The assessment framework is based on a performance task (PT) that demands CT and CR and resembles the myriad of complex everyday life situations. A real-world event is presented along with information more or less relevant to the problem. The problem requires CT and CR in terms of recognizing and evaluating the relevance, reliability and validity of the given information as well as evaluating the problem and finally making a decision. Information regarding decision making and thought processes, particularly regarding the ability to deal with a huge amount of partly irrelevant and unreliable information was gathered in a semi-structured cognitive interview after the completion of the PT (N=30 undergraduate students).
The PT is delivered on a computer and the information needed to solve the problem is presented within the task itself as well as in full length over the internet (such as newspaper or Wikipedia articles). Computers provide substantial leeway both in delivering tasks and in their fidelity to the real world they are intended to emulate. The format is open-ended, students constructed answers of varying length in response to the prompt inviting them to make a decision about the real-world event. The difficulty of the task is fine-tuned through the way the information is presented, the number of information sources and points to consider, including distractors (irrelevant information), and their trustworthiness and relative strength compared to one another as well as time constraints and response requirements.

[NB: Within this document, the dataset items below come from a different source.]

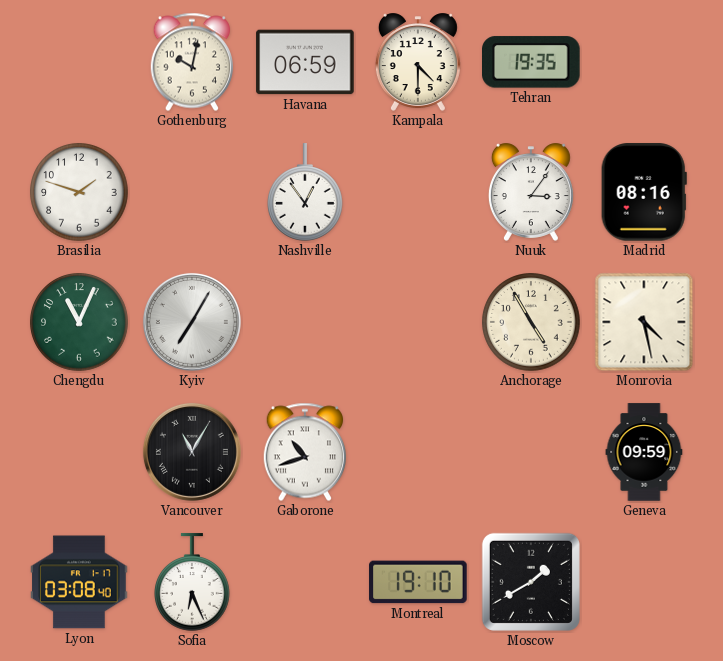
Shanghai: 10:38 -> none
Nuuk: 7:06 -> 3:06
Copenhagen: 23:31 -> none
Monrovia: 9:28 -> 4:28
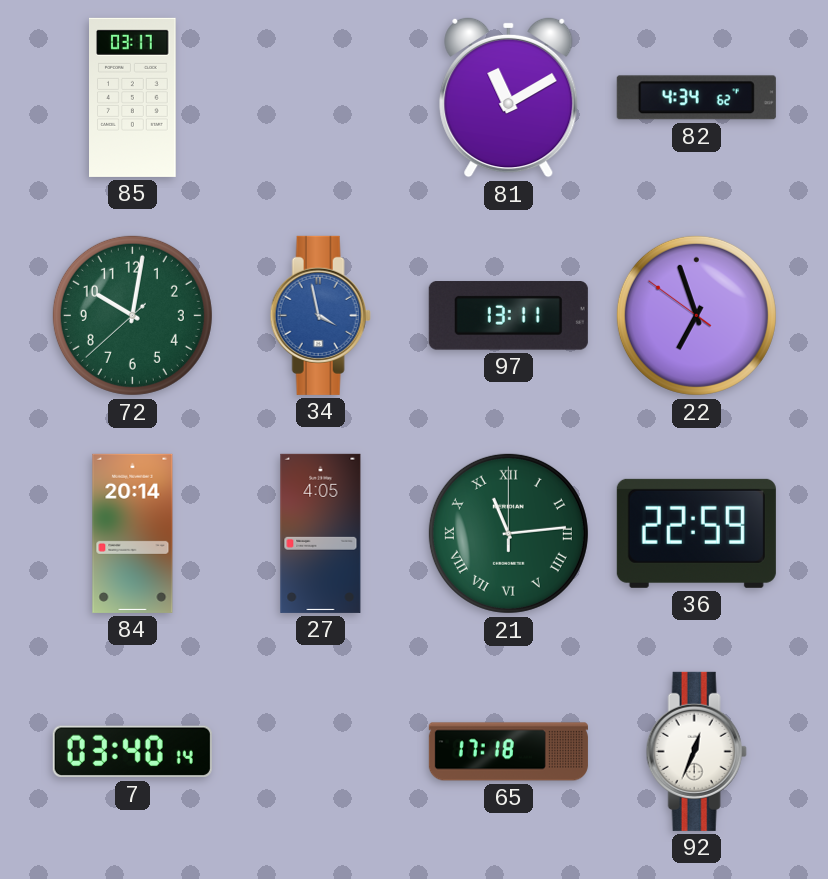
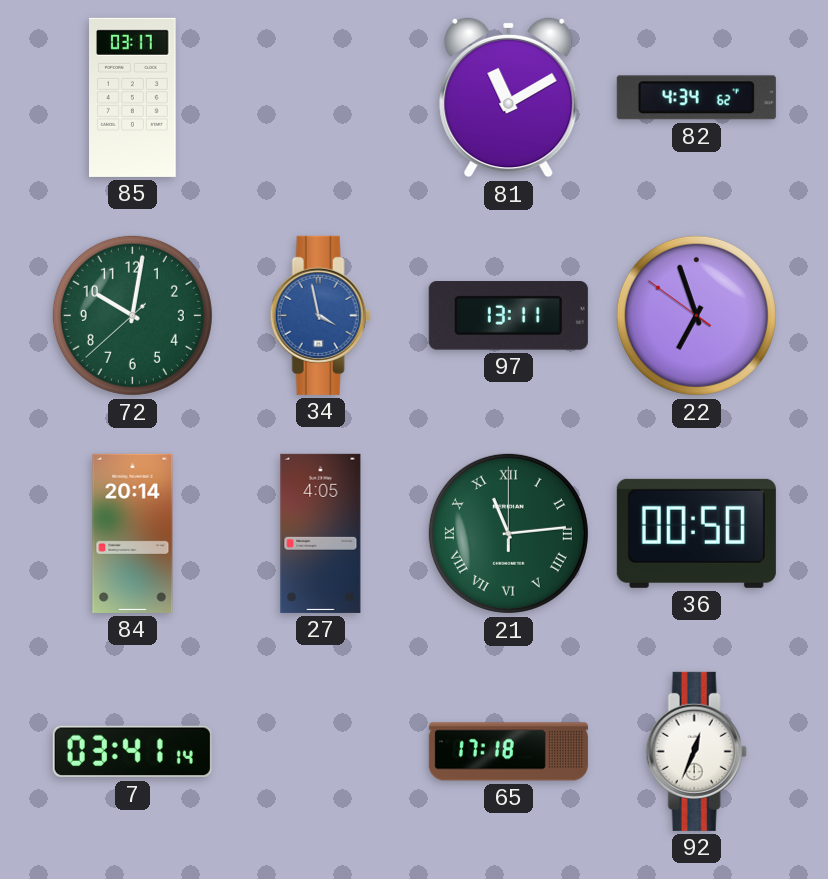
36: 22:59 -> 00:50
7: 03:40 -> 03:41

For the response ratings, analytic categories were developed based on the construct definition of CT and CR (Shavelson et al., 2018). These categories consider the students’ use of (un)reliable and (in)valid information as well as their reflection and avoidance of heuristics that lead to errors in judgment and decision making. The students’ use of such information for justifying decisions, problem solving and/or recommendations for action are evaluated. Moreover, argumentation, the use of evidence to support claims, and clarity of communication is rated. Additional aspects were revealed within the cognitive interviews, which goes hand in hand with the analyses using mixed-methods. Based on the coding scheme of the interview (which is in line with the “Grounded Theory”), we quantified the codes in accordance to the construct definition of CT and CR. By doing so, analyses indicated that, for instance, many students knew that Wikipedia is no trustworthy reference but most of them used it for their argumentation within their statement. These and further cognitive processes are modeled within a multilevel mixed model following the approach by Brückner and Pellegrino (2017).